## SELECTED EXTRACT
--*--
Written: 2023-03-06 14:29:29Updated: 2023-03-21 11:12:03

Seoul Frees Japanese Companies from Forced Labor Compensation

Photo : YONHAP News

Anchor: South Korea has proposed a plan to compensate Korean victims of Japan's wartime forced labor on its own in a bid to resolve the long-disputed issue and improve ties with Japan. A South Korean foundation will pay the victims but the defendant Japanese corporations that forced Koreans to work in their factories will not have to contribute to the solution.
In anticipation of the positive effect the solution will have on bilateral relations, Seoul announced that it will retract its complaint filed with the World Trade Organization over export controls imposed by Tokyo in 2019.
Kim Bum-soo has more on the solution put forth by South Korea.

Report: Seoul-Tokyo relations meandered toward a new rock bottom after the 2018 South Korean court rulings on Japan's wartime forced labor.

Instead of enforcing the Supreme Court decisions that ordered Japanese companies to pay reparations to the victims, the Yoon Suk Yeol administration announced Monday that a government-led fund will compensate the victims.

[Sound bite: Foreign Minister Park Jin (Korean-English)]
"... the Foundation for Victims of Forced Mobilization by Imperial Japan under the interior ministry will provide compensation and interest on the delayed payment to the plaintiffs of the final rulings on the three 2018 Supreme Court cases in order to pay reparations for the victims and their families. The same foundation will cover the compensation and interest for the plaintiffs of pending cases if the court rules in their favor.”
--*--
## WRITTEN REQUEST A
List every line in the rows below that contains the string "DynamoDB", matching case exactly.

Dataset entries
--*--
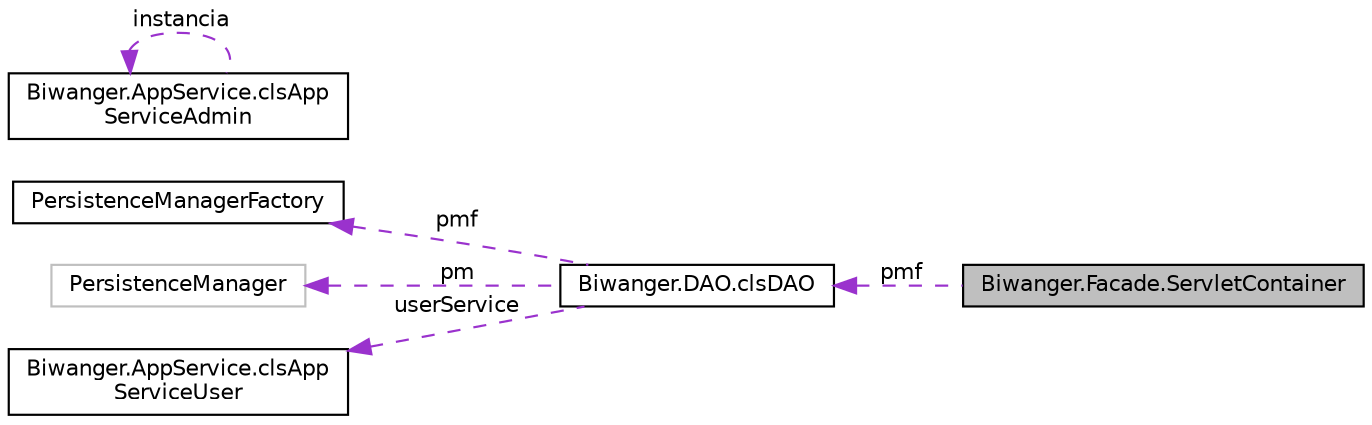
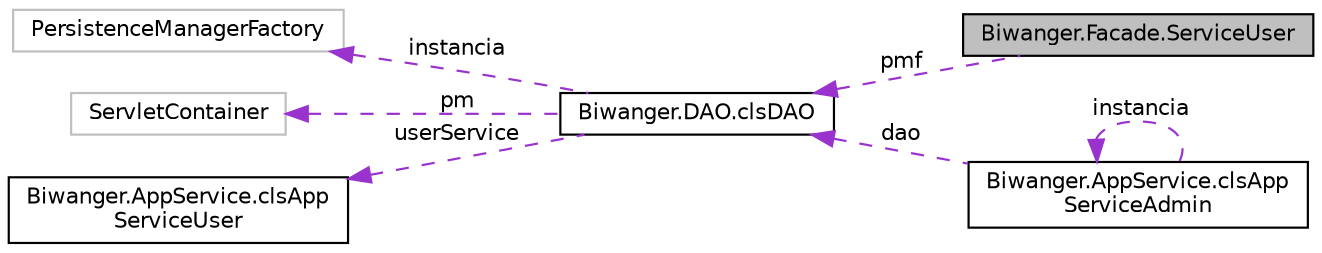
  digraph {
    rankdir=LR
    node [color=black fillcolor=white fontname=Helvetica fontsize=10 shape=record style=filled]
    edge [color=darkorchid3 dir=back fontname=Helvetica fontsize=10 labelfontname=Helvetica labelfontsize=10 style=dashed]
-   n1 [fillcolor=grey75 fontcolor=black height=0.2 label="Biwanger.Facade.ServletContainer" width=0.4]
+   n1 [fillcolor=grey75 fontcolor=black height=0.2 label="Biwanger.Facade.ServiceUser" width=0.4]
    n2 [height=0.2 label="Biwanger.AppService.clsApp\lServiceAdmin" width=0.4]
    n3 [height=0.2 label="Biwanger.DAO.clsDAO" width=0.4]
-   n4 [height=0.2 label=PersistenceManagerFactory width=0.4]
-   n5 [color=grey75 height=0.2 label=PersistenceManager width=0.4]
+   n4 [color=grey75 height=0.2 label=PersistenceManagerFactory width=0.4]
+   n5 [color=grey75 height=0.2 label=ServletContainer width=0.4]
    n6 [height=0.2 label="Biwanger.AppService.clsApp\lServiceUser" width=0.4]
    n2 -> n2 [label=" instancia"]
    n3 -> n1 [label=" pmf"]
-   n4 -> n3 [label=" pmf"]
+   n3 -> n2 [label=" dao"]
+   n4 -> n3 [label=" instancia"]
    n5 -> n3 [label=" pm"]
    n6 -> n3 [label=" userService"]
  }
--*--
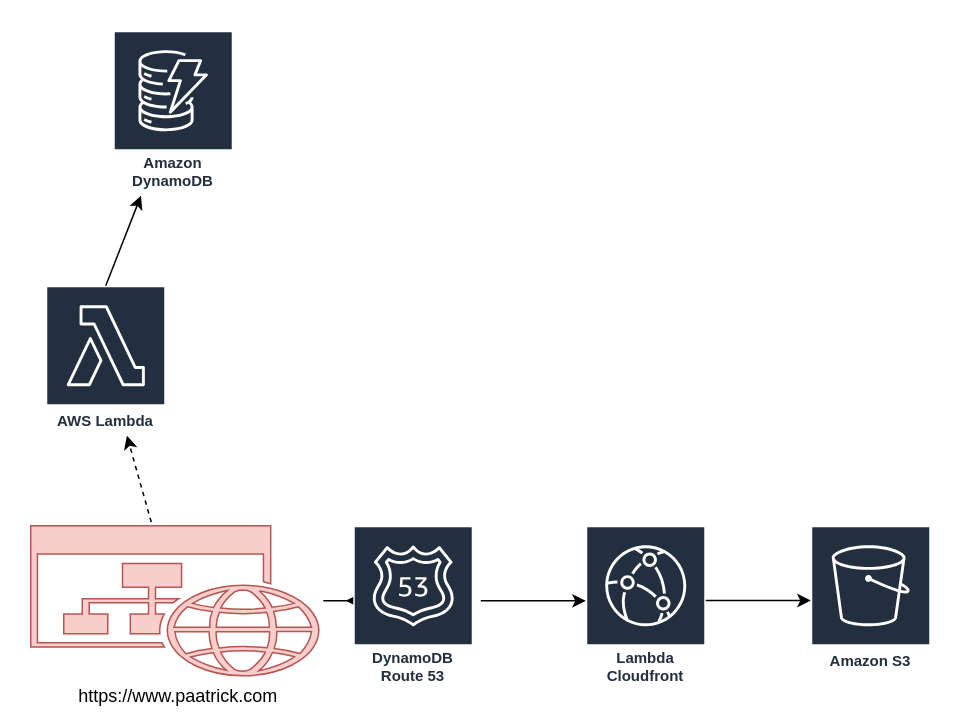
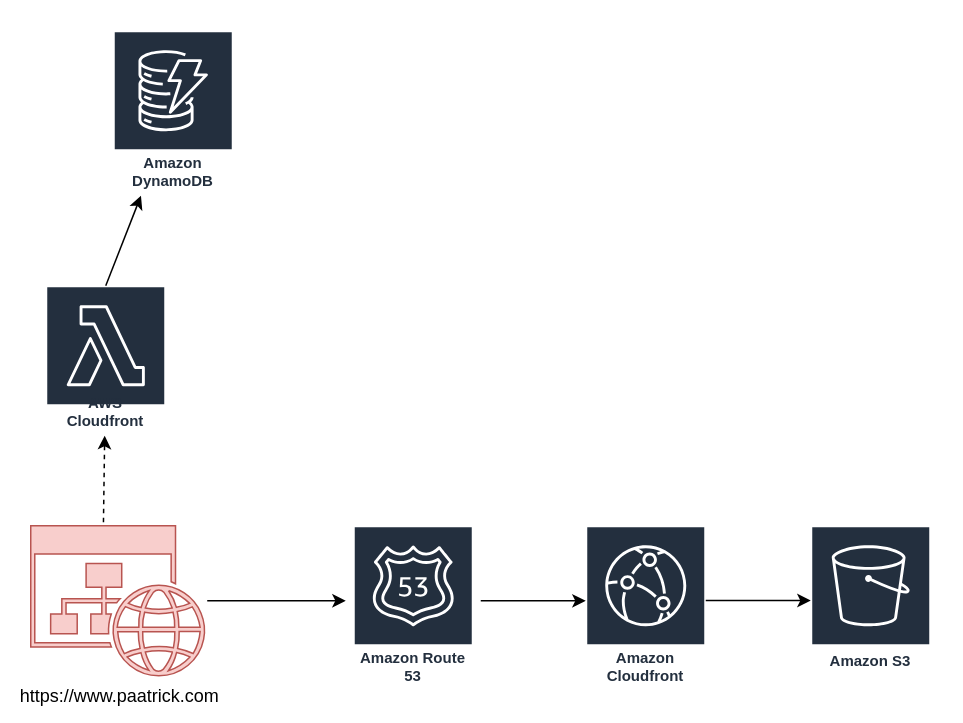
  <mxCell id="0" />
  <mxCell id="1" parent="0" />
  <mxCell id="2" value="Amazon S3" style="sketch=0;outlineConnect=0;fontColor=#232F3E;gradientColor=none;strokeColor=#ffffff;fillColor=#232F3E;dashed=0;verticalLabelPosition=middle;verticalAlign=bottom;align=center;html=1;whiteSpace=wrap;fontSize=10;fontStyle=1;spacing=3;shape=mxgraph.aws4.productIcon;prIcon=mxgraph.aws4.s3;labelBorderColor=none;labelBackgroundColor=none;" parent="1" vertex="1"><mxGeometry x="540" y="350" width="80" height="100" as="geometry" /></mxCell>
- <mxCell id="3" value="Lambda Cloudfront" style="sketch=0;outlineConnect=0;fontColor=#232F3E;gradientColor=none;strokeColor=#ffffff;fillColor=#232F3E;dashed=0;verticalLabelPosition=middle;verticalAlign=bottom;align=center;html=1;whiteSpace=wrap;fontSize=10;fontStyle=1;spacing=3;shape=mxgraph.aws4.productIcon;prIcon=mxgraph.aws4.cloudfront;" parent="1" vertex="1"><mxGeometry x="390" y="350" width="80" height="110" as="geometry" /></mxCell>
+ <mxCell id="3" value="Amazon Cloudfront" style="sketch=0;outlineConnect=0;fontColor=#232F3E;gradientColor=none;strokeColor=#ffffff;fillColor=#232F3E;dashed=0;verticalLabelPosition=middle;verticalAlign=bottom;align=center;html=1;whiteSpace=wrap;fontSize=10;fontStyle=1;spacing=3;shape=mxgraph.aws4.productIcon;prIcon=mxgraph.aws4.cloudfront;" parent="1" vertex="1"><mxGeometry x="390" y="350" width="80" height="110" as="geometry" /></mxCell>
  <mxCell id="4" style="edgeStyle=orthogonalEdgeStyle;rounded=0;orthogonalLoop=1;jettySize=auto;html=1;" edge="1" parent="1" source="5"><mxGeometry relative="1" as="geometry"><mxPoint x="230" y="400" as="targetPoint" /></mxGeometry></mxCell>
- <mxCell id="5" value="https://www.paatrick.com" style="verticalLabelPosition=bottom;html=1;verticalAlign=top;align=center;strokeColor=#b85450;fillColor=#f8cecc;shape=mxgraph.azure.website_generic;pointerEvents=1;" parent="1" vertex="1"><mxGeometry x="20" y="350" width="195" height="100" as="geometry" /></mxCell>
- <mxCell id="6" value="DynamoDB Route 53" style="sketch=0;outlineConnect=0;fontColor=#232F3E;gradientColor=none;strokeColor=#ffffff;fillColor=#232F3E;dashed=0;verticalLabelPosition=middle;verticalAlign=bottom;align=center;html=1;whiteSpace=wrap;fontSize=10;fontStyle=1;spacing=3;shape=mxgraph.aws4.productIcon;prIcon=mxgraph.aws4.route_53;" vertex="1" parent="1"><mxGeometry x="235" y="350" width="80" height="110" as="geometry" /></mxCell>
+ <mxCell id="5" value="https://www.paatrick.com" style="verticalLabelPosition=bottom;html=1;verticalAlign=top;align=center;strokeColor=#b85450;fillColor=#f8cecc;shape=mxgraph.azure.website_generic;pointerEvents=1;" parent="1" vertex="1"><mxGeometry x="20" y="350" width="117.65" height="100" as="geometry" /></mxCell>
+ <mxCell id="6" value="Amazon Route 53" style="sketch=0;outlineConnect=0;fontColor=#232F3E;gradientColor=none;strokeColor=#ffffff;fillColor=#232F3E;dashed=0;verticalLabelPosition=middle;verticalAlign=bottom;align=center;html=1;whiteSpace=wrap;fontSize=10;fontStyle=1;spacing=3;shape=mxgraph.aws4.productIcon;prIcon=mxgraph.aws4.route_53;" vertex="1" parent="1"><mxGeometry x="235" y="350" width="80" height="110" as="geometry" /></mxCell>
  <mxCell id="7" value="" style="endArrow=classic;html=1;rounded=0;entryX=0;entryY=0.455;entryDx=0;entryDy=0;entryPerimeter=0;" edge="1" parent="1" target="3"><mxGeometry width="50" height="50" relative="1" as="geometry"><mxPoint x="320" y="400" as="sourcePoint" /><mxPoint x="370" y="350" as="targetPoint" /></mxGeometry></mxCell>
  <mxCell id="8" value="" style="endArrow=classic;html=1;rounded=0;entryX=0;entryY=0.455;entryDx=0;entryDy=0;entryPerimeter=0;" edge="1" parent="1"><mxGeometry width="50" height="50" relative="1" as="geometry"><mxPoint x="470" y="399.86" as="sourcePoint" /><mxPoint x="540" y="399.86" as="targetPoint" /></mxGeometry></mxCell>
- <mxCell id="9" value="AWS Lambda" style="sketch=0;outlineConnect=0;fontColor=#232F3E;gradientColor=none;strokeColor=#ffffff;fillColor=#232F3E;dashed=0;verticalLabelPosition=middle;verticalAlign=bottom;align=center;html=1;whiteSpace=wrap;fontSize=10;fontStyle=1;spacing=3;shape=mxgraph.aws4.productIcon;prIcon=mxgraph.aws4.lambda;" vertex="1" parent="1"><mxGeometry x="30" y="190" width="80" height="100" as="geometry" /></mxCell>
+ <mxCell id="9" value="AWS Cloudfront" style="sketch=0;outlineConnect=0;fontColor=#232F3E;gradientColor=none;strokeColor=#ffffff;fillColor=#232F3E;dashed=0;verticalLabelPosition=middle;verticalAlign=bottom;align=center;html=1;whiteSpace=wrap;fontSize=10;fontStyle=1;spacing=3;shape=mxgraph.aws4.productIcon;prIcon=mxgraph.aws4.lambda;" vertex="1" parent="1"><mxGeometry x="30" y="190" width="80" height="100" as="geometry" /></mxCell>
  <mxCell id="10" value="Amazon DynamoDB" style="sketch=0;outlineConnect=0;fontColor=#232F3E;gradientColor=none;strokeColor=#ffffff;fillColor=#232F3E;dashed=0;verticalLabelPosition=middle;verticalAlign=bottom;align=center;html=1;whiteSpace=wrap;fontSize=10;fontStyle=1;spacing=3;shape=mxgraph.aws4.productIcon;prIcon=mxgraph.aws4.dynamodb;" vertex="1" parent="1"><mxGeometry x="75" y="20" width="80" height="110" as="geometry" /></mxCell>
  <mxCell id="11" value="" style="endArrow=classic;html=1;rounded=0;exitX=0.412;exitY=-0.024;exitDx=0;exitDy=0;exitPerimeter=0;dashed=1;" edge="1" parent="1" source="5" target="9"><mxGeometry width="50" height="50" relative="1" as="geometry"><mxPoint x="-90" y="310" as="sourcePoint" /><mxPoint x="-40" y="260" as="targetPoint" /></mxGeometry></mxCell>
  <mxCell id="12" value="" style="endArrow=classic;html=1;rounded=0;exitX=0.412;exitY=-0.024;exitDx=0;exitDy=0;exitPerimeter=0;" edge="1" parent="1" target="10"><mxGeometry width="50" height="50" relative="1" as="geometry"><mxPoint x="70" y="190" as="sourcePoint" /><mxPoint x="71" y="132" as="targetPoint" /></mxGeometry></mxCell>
--*--
## WRITTEN REQUEST B
Continue the news report above about Seoul's forced labor compensation plan, starting after its last sentence.

## WRITTEN RESPONSE A
- <mxCell id="6" value="DynamoDB Route 53" style="sketch=0;outlineConnect=0;fontColor=#232F3E;gradientColor=none;strokeColor=#ffffff;fillColor=#232F3E;dashed=0;verticalLabelPosition=middle;verticalAlign=bottom;align=center;html=1;whiteSpace=wrap;fontSize=10;fontStyle=1;spacing=3;shape=mxgraph.aws4.productIcon;prIcon=mxgraph.aws4.route_53;" vertex="1" parent="1"><mxGeometry x="235" y="350" width="80" height="110" as="geometry" /></mxCell>
  <mxCell id="10" value="Amazon DynamoDB" style="sketch=0;outlineConnect=0;fontColor=#232F3E;gradientColor=none;strokeColor=#ffffff;fillColor=#232F3E;dashed=0;verticalLabelPosition=middle;verticalAlign=bottom;align=center;html=1;whiteSpace=wrap;fontSize=10;fontStyle=1;spacing=3;shape=mxgraph.aws4.productIcon;prIcon=mxgraph.aws4.dynamodb;" vertex="1" parent="1"><mxGeometry x="75" y="20" width="80" height="110" as="geometry" /></mxCell>

## WRITTEN RESPONSE B
Under the plan introduced by foreign minister Park Jin, the fund will be created through donations from the private sector.

Around four billion won, or some three million U.S. dollars, will be paid to 15 victims who won the legal action against Nippon Steel and Mitsubishi Heavy Industries.

[Sound bite: Foreign Minister Park Jin (Korean-English)]
“The (South Korean) government hopes that the two countries will inherit and improve the spirit of the South Korea-Japan Partnership toward the Twenty-first Century (Kim Dae-jung-Keizo Obuchi Declaration) announced in October of 1998, and overcome the unfortunate past, and walk toward future-oriented ties based on reconciliation and amicable relations."

Contributions are expected from South Korean companies that benefited from a 1965 treaty normalizing diplomatic relations under which Japan provided economic aid and loans.

Victims and supporting civic groups strongly protested the plan. Critics have argued that Seoul's proposal is only a "half solution" without the full participation of Japan.

[Sound bite: Foreign Minister Park Jin (Korean-English)]
"This is a broad-minded decision by the (South Korean) government to find a breakthrough to the strained South Korea-Japan relations, and we hope Japan responds with the Japanese government's comprehensive apology and the voluntary participation of Japanese corporations. Receiving a new apology from Japan for its wartime wrongdoings isn't everything."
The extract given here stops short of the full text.